* Task directions
From top to bottom, write out the listing exactly.

--- Records to use Enclosed Below ---

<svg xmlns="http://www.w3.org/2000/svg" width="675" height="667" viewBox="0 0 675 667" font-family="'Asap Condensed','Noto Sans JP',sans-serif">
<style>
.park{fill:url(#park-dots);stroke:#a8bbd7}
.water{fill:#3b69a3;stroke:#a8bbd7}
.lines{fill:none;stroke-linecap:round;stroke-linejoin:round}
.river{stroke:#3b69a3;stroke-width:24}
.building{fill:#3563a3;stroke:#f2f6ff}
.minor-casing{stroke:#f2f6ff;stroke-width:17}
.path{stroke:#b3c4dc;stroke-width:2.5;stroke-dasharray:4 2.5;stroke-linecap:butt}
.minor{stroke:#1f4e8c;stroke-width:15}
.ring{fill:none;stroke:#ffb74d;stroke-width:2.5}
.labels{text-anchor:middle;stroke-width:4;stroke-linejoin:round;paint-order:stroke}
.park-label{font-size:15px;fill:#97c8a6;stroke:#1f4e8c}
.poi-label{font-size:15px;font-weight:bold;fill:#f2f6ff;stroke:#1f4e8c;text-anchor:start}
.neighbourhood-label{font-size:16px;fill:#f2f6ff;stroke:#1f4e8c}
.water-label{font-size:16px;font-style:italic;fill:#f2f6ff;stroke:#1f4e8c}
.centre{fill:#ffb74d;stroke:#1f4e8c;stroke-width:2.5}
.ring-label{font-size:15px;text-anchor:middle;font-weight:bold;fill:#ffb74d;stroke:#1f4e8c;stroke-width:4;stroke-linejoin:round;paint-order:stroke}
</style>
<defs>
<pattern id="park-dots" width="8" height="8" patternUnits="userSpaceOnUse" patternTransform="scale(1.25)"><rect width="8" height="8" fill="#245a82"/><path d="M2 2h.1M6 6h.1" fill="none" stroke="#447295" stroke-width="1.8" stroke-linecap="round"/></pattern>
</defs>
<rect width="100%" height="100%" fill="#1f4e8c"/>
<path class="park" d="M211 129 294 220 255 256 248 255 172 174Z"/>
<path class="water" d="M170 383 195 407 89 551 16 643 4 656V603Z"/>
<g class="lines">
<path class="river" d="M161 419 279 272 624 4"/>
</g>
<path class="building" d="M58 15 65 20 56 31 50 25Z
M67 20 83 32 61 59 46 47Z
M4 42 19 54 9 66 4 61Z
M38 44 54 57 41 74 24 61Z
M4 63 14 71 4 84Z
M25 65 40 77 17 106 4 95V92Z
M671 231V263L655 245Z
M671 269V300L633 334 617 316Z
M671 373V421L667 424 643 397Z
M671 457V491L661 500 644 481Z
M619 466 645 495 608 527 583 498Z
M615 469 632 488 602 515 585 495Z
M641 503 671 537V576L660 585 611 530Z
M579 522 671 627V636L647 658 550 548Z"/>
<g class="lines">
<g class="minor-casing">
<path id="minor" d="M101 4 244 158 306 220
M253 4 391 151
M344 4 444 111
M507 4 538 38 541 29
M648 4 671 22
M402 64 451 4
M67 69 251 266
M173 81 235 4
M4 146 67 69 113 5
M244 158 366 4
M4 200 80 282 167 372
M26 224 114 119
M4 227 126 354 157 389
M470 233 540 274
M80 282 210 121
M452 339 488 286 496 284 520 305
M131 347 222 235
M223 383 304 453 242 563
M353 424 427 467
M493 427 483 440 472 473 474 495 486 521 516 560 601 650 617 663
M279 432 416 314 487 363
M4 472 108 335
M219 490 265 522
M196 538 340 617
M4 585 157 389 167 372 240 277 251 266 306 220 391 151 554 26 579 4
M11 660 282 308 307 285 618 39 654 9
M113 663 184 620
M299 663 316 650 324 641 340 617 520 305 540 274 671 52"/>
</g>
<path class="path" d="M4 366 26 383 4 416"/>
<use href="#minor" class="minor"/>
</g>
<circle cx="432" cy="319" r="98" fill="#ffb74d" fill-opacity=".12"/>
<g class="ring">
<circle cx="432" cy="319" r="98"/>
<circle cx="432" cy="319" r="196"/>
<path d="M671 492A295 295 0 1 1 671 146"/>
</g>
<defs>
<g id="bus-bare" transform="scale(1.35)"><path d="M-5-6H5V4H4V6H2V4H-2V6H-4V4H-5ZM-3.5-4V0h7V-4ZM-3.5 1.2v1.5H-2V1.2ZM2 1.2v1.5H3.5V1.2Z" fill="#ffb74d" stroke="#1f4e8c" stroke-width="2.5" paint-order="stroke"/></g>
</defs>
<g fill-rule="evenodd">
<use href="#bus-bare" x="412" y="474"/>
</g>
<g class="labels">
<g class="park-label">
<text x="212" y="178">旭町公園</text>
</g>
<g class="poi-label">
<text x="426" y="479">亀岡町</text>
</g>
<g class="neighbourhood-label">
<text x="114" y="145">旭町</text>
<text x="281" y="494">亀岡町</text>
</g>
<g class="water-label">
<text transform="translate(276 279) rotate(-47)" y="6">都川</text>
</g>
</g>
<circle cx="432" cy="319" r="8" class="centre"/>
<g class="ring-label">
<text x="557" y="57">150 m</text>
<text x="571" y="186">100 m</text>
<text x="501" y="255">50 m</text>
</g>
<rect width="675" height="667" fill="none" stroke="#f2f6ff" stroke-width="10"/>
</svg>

--- End of Enclosed Records to use ---

* Answer to this exercise
<svg xmlns="http://www.w3.org/2000/svg" width="675" height="667" viewBox="0 0 675 667" font-family="'Asap Condensed','Noto Sans JP',sans-serif">
<style>
.park{fill:url(#park-dots);stroke:#a8bbd7}
.water{fill:#3b69a3;stroke:#a8bbd7}
.lines{fill:none;stroke-linecap:round;stroke-linejoin:round}
.river{stroke:#3b69a3;stroke-width:24}
.building{fill:#3563a3;stroke:#f2f6ff}
.minor-casing{stroke:#f2f6ff;stroke-width:17}
.path{stroke:#b3c4dc;stroke-width:2.5;stroke-dasharray:4 2.5;stroke-linecap:butt}
.minor{stroke:#1f4e8c;stroke-width:15}
.ring{fill:none;stroke:#ffb74d;stroke-width:2.5}
.labels{text-anchor:middle;stroke-width:4;stroke-linejoin:round;paint-order:stroke}
.park-label{font-size:15px;fill:#97c8a6;stroke:#1f4e8c}
.poi-label{font-size:15px;font-weight:bold;fill:#f2f6ff;stroke:#1f4e8c;text-anchor:start}
.neighbourhood-label{font-size:16px;fill:#f2f6ff;stroke:#1f4e8c}
.water-label{font-size:16px;font-style:italic;fill:#f2f6ff;stroke:#1f4e8c}
.centre{fill:#ffb74d;stroke:#1f4e8c;stroke-width:2.5}
.ring-label{font-size:15px;text-anchor:middle;font-weight:bold;fill:#ffb74d;stroke:#1f4e8c;stroke-width:4;stroke-linejoin:round;paint-order:stroke}
</style>
<defs>
<pattern id="park-dots" width="8" height="8" patternUnits="userSpaceOnUse" patternTransform="scale(1.25)"><rect width="8" height="8" fill="#245a82"/><path d="M2 2h.1M6 6h.1" fill="none" stroke="#447295" stroke-width="1.8" stroke-linecap="round"/></pattern>
</defs>
<rect width="100%" height="100%" fill="#1f4e8c"/>
<path class="park" d="M211 129 294 220 255 256 248 255 172 174Z"/>
<path class="water" d="M170 383 195 407 89 551 16 643 4 656V603Z"/>
<g class="lines">
<path class="river" d="M161 419 279 272 624 4"/>
</g>
<path class="building" d="M58 15 65 20 56 31 50 25Z
M67 20 83 32 61 59 46 47Z
M4 42 19 54 9 66 4 61Z
M38 44 54 57 41 74 24 61Z
M4 63 14 71 4 84Z
M25 65 40 77 17 106 4 95V92Z
M671 231V263L655 245Z
M671 269V300L633 334 617 316Z
M671 373V421L667 424 643 397Z
M671 457V491L661 500 644 481Z
M619 466 645 495 608 527 583 498Z
M615 469 632 488 602 515 585 495Z
M641 503 671 537V576L660 585 611 530Z
M579 522 671 627V636L647 658 550 548Z"/>
<g class="lines">
<g class="minor-casing">
<path id="minor" d="M101 4 244 158 306 220
M253 4 391 151
M344 4 444 111
M507 4 538 38 541 29
M648 4 671 22
M402 64 451 4
M67 69 251 266
M173 81 235 4
M4 146 67 69 113 5
M244 158 366 4
M4 200 80 282 167 372
M26 224 114 119
M4 227 126 354 157 389
M470 233 540 274
M80 282 210 121
M452 339 488 286 496 284 520 305
M131 347 222 235
M223 383 304 453 242 563
M353 424 427 467
M493 427 483 440 472 473 474 495 486 521 516 560 601 650 617 663
M279 432 416 314 487 363
M4 472 108 335
M219 490 265 522
M196 538 340 617
M4 585 157 389 167 372 240 277 251 266 306 220 391 151 554 26 579 4
M11 660 282 308 307 285 618 39 654 9
M113 663 184 620
M299 663 316 650 324 641 340 617 520 305 540 274 671 52"/>
</g>
<path class="path" d="M4 366 26 383 4 416"/>
<use href="#minor" class="minor"/>
</g>
<circle cx="432" cy="319" r="98" fill="#ffb74d" fill-opacity=".12"/>
<g class="ring">
<circle cx="432" cy="319" r="98"/>
<circle cx="432" cy="319" r="196"/>
<path d="M671 492A295 295 0 1 1 671 146"/>
</g>
<defs>
<g id="bus-bare" transform="scale(1.35)"><path d="M-5-6H5V4H4V6H2V4H-2V6H-4V4H-5ZM-3.5-4V0h7V-4ZM-3.5 1.2v1.5H-2V1.2ZM2 1.2v1.5H3.5V1.2Z" fill="#ffb74d" stroke="#1f4e8c" stroke-width="2.5" paint-order="stroke"/></g>
</defs>
<g fill-rule="evenodd">
<use href="#bus-bare" x="412" y="474"/>
</g>
<g class="labels">
<g class="park-label">
<text x="212" y="178">旭町公園</text>
</g>
<g class="poi-label">
<text x="426" y="479">亀岡町</text>
</g>
<g class="neighbourhood-label">
<text x="114" y="145">旭町</text>
<text x="281" y="494">亀岡町</text>
</g>
<g class="water-label">
<text transform="translate(276 279) rotate(-47)" y="6">都川</text>
</g>
</g>
<circle cx="432" cy="319" r="8" class="centre"/>
<g class="ring-label">
<text x="557" y="57">150 m</text>
<text x="571" y="186">100 m</text>
<text x="501" y="255">50 m</text>
</g>
<rect width="675" height="667" fill="none" stroke="#f2f6ff" stroke-width="10"/>
</svg>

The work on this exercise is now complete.